Kemudian dia berkata, “Wahai Bani Hanifah, tidak berkumpul dua orang nabi dalam satu waktu. Bahwa Muhammad adalah utusan Allah yang tiada Nabi sesudahnya, tiada nabi yang berserikat dengannya.”

Kemudian dia membacakan firman Allah Ta’ala:

“Haa Miim. Alquran ini diturunkan dari Allah yang Maha Perkasa lagi Maha Mengetahui, yang mengampuni dosa dan menerima taubat lagi keras hukumanNya yang mempunyai karunia. Tiada Ilah yang berhak disembah selain Dia. Hanya keadaNyalah semua makhluk kembali.” (TQS. Ghafir: 1-3)

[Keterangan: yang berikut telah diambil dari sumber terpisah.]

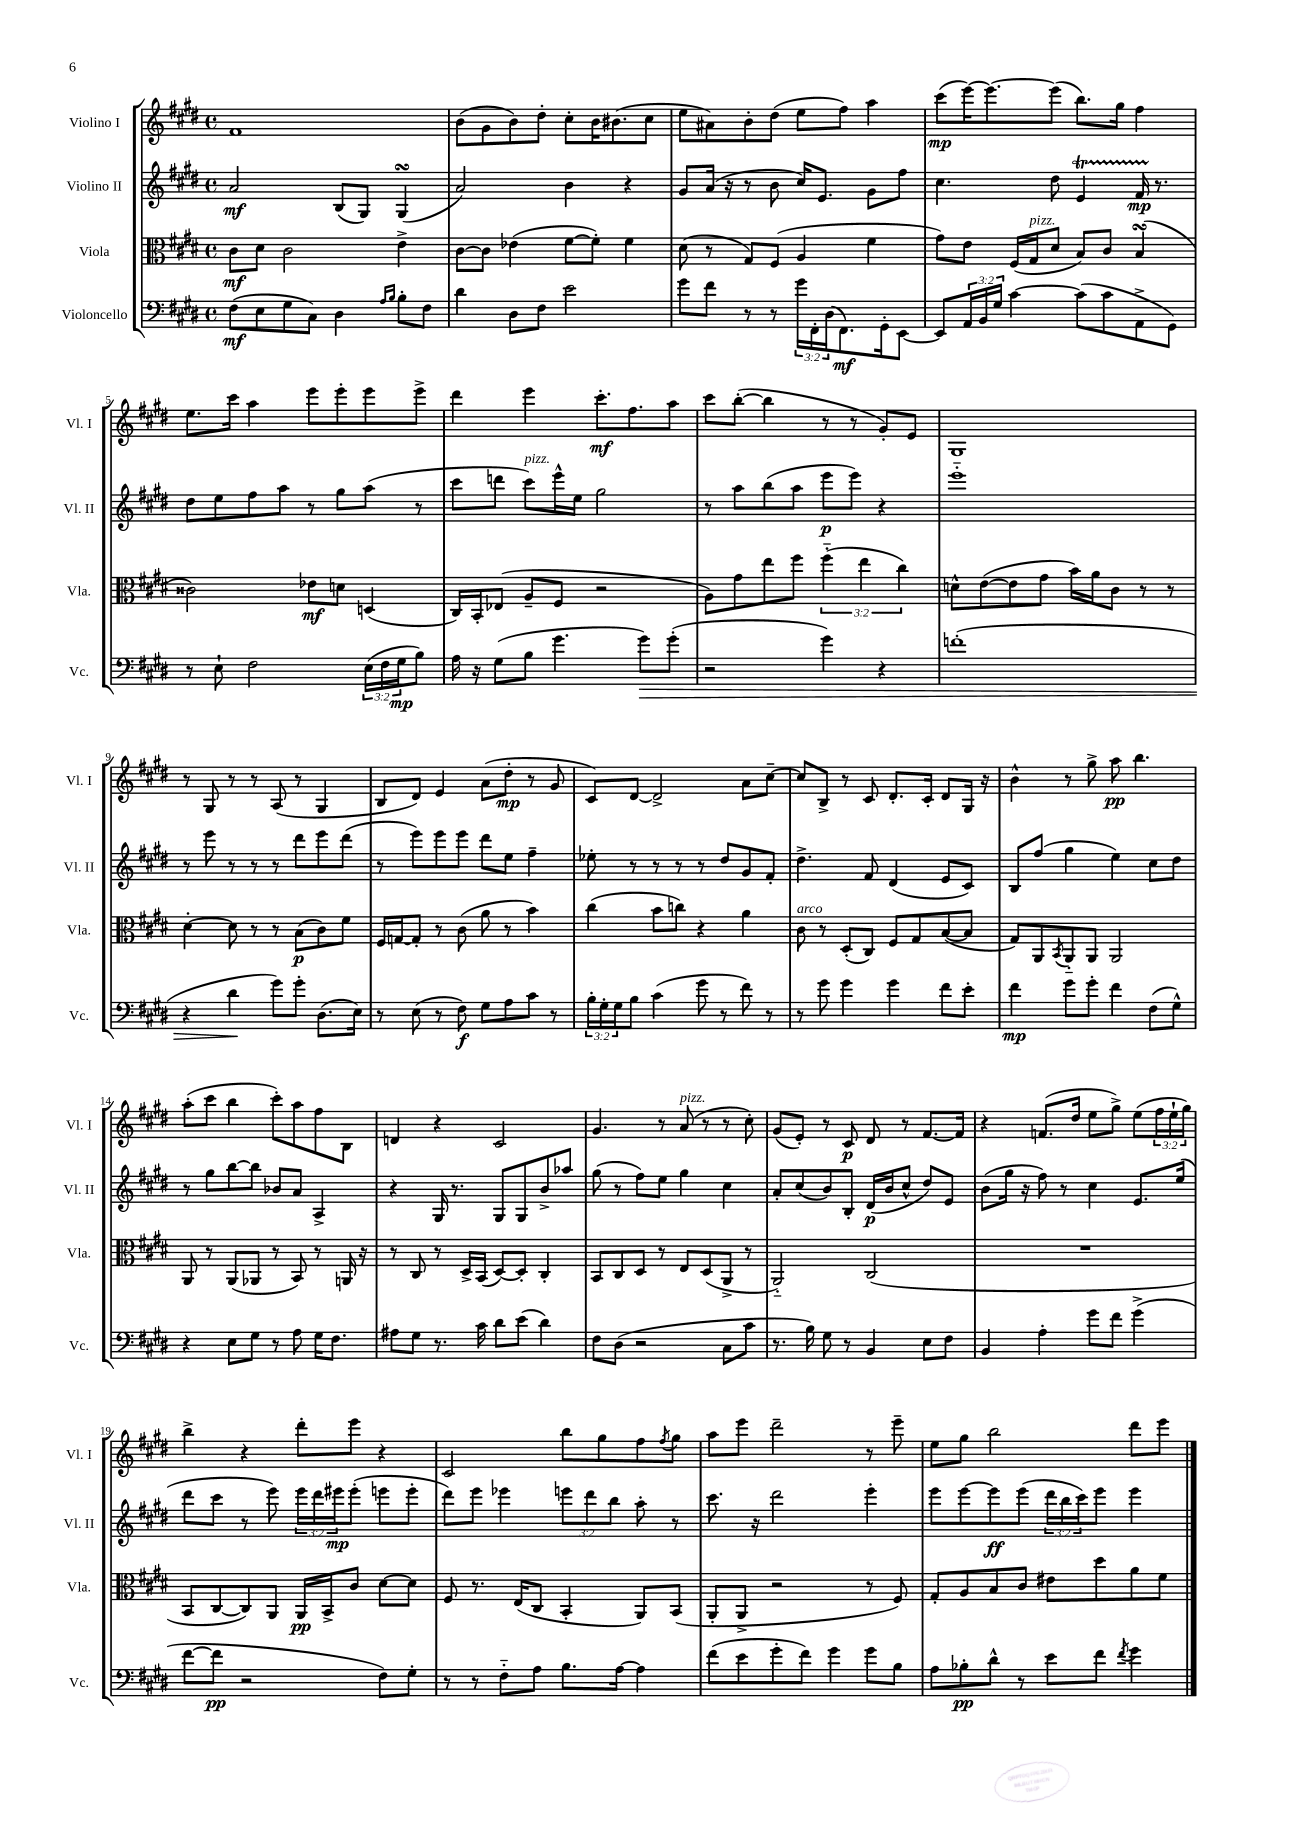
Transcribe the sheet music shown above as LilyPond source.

<<
\new StaffGroup <<
\new Staff = "s0" \with { instrumentName = "Violino I" shortInstrumentName = "Vl. I" } {
    \clef treble \key e \major \defaultTimeSignature \time 4/4 \override Staff.TupletNumber.text = #tuplet-number::calc-fraction-text
    fis'1 |
    b'8( gis'8 b'8) dis''8-. cis''8-. b'16 bis'8.( cis''8 |
    e''8 ais'8) b'8-. dis''8( e''8 fis''8) a''4 |
    cis'''8\mp( e'''16~) e'''8.~ e'''8( b''8.) gis''16 fis''4 |
    e''8. cis'''16 a''4 e'''8 e'''8-. e'''8 e'''8-> |
    dis'''4 e'''4 cis'''8.-.\mf fis''8. a''8 |
    cis'''8 b''8~-.( b''4 r8 r8 gis'8-.) e'8 |
    gis1 |
    r8 gis8 r8 r8 a8( r8 gis4 |
    b8 dis'8) e'4 a'8( dis''8-.\mp r8 gis'8 |
    cis'8) dis'8~ dis'2-> a'8 cis''8~-- |
    cis''8 b8-> r8 cis'8 dis'8.-. cis'16-. dis'8 gis16 r16 |
    b'4-^ r8 gis''8-> a''8\pp b''4. |
    a''8-.( cis'''8 b''4 cis'''8-.) a''8 fis''8 b8 |
    d'4 r4 cis'2 |
    gis'4. r8 a'8^\markup { \italic "pizz." }( r8 r8 cis''8-.) |
    gis'8( e'8-.) r8 cis'8\p dis'8 r8 fis'8.~ fis'16 |
    r4 f'8.( dis''16 e''8 gis''8->) e''8( \tuplet 3/2 { fis''16 e''16-! gis''16) } |
    b''4-> r4 dis'''8-. e'''8 r4 |
    cis'2 b''8 gis''8 fis''8 \acciaccatura { fis''8 } gis''8 |
    a''8 e'''8 dis'''2-- r8 e'''8-- |
    e''8 gis''8 b''2 dis'''8 e'''8 \bar "|." |
}
\new Staff = "s1" \with { instrumentName = "Violino II" shortInstrumentName = "Vl. II" } {
    \clef treble \key e \major \defaultTimeSignature \time 4/4 \override Staff.TupletNumber.text = #tuplet-number::calc-fraction-text
    a'2\mf b8( gis8) gis4\turn( |
    a'2) b'4 r4 |
    gis'8 a'16( r16 r8 b'8 cis''16) e'8. gis'8 fis''8 |
    cis''4. dis''8 e'4\startTrillSpan fis'16\mp r8.\stopTrillSpan |
    dis''8 e''8 fis''8 a''8 r8 gis''8 a''8( r8 |
    cis'''8 d'''8 cis'''8^\markup { \italic "pizz." }) e'''16-^ e''16 gis''2 |
    r8 a''8 b''8( a''8 e'''8\p e'''8) r4 |
    e'''1-_ |
    r8 e'''8 r8 r8 r8 dis'''8 e'''8 dis'''8( |
    r8 e'''8) e'''8 e'''8 dis'''8 e''8 fis''4-- |
    ees''8-. r8 r8 r8 r8 dis''8 gis'8 fis'8-. |
    dis''4.-> fis'8 dis'4( e'8 cis'8) |
    b8 fis''8( gis''4 e''4) cis''8 dis''8 |
    r8 gis''8 b''8~ b''8 bes'8 a'8 a4-> |
    r4 gis16 r8. gis8 gis8 b'8-> aes''8 |
    gis''8( r8 fis''8) e''8 gis''4 cis''4 |
    a'8-. cis''8( b'8) b8-. dis'16\p( b'16 cis''8-^ dis''8) e'8 |
    b'8( gis''16 r16 fis''8) r8 cis''4 e'8. e''16( |
    dis'''8 cis'''8 r8 e'''8) \tuplet 3/2 { e'''16 dis'''16 eis'''16\mp } eis'''8-.( e'''8 e'''8-. |
    dis'''8) e'''8 ees'''4 \tuplet 3/2 { e'''8 dis'''8 b''8 } a''8-. r8 |
    cis'''8. r16 dis'''2 e'''4-. |
    e'''8 e'''8~ e'''8\ff e'''8( \tuplet 3/2 { dis'''16 b''16 cis'''16) } e'''8 e'''4 \bar "|." |
}
\new Staff = "s2" \with { instrumentName = "Viola" shortInstrumentName = "Vla." } {
    \clef alto \key e \major \defaultTimeSignature \time 4/4 \override Staff.TupletNumber.text = #tuplet-number::calc-fraction-text
    cis'8\mf dis'8 cis'2 e'4-> |
    cis'8~ cis'8 ees'4( fis'8~ fis'8-.) fis'4 |
    dis'8( r8 gis8) fis8( a4 fis'4 |
    gis'8) e'8 fis16( gis16^\markup { \italic "pizz." } dis'8 b8) cis'8 b4\turn( |
    cisis'2) ees'8\mf d'8 d4( |
    cis16) b,16-. ees8( a8-- fis8 r2 |
    a8) gis'8 e''8 fis''8 \tuplet 3/2 { fis''4-_( e''4 cis''4) } |
    d'8-^ e'8~( e'8 gis'8 b'16) a'16 cis'8 r8 r8 |
    dis'4~-. dis'8 r8 r8 b8\p( cis'8) fis'8 |
    fis16 g16~ g8-. r8 cis'8( a'8 r8 b'4) |
    cis''4( b'8 c''8) r4 a'4 |
    cis'8^\markup { \italic "arco" } r8 dis8-.( cis8) fis8 gis8 b8~( b8 |
    gis8) a,8 \acciaccatura { b,8 } a,8-_ a,8 a,2 |
    a,8 r8 a,8( aes,8 r8 b,8) r8 a,16 r16 |
    r8 cis8 r8 dis16-> b,16( dis8~) dis8-. cis4-. |
    b,8 cis8 dis8 r8 e8 dis8( a,8-> r8 |
    a,2-_) cis2( |
    R1 |
    b,8 cis8~ cis8) a,8 a,16\pp b,16-> cis'8 dis'8~ dis'8 |
    fis8 r8. e16( cis8 b,4-. a,8) b,8( |
    a,8-. a,8-> r2 r8 fis8) |
    gis8-. a8 b8 cis'8 eis'8 dis''8 a'8 fis'8 \bar "|." |
}
\new Staff = "s3" \with { instrumentName = "Violoncello" shortInstrumentName = "Vc." } {
    \clef bass \key e \major \defaultTimeSignature \time 4/4 \override Staff.TupletNumber.text = #tuplet-number::calc-fraction-text
    fis8\mf( e8 gis8 cis8) dis4 \grace { a16 b16 } b8-. fis8 |
    dis'4 dis8 fis8 e'2 |
    gis'8 fis'8 r8 r8 \tuplet 3/2 { gis'16 fis,16-. dis16( } fis,8.\mf) gis,16-. e,8~ |
    e,8 \tuplet 3/2 { a,16 b,16 gis16 } cis'4~ cis'8( cis'8 a,8-> gis,8) |
    r8 e8-! fis2 \tuplet 3/2 { e16( fis16 gis16\mp } b8) |
    a16 r16 gis8( b8 gis'4. gis'8\>) gis'8-.( |
    r2 gis'4) r4 |
    f'1-.( |
    r4 dis'4\! gis'8) gis'8-. dis8.( e16) |
    r8 e8( r8 fis8\f) gis8 a8 cis'8 r8 |
    \tuplet 3/2 { b16-. gis16-. gis16 } b8 cis'4( gis'8 r8 fis'8) r8 |
    r8 gis'8 gis'4 gis'4 fis'8 e'8-. |
    fis'4\mp gis'8 gis'8-. fis'4 fis8( gis8-^) |
    r4 e8 gis8 r8 a8 gis16 fis8. |
    ais8 gis8 r8. cis'16 dis'8 e'8( dis'4) |
    fis8 dis8( r2 cis8 cis'8 |
    r8. b16) gis8 r8 b,4 e8 fis8 |
    b,4 a4-. gis'8 fis'8 gis'4->( |
    fis'8~ fis'8\pp r2 fis8) gis8-. |
    r8 r8 fis8-_ a8 b8. a16~ a4 |
    fis'8( e'8 gis'8-. fis'8) gis'4 gis'8 b8 |
    a8 bes8-.\pp dis'8-^ r8 e'8 fis'8 \acciaccatura { fis'8 } gis'4 \bar "|." |
}
>>
>>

Kemudian Tsumamah bersama orang-orang yang masih memegang Islam dari kaumnya berperang melawan orang-orang murtad demi menegakkan jihad di jalan Allah dan meninggikan kalimat-Nya di muka bumi.
***

Semoga Allah membalas Tsumamah bin Utsal atas jasa baiknya kepada Islam dan kaum Muslimin dengan kebaikan serta memuliakannya dengan surga yang dijanjikan bagi orang-orang yang bertakwa. Beliau adalah sosok Muslim yang serius dan bersungguh-sungguh mewujudkan keyakinannya. Semoga terlahir banyak Tsumamah dari rahim umat ini. Aamiin.

Disarikan dan dikembangkan dari pesan salah seorang ‘alim utusan dakwah dari Timur Tengah.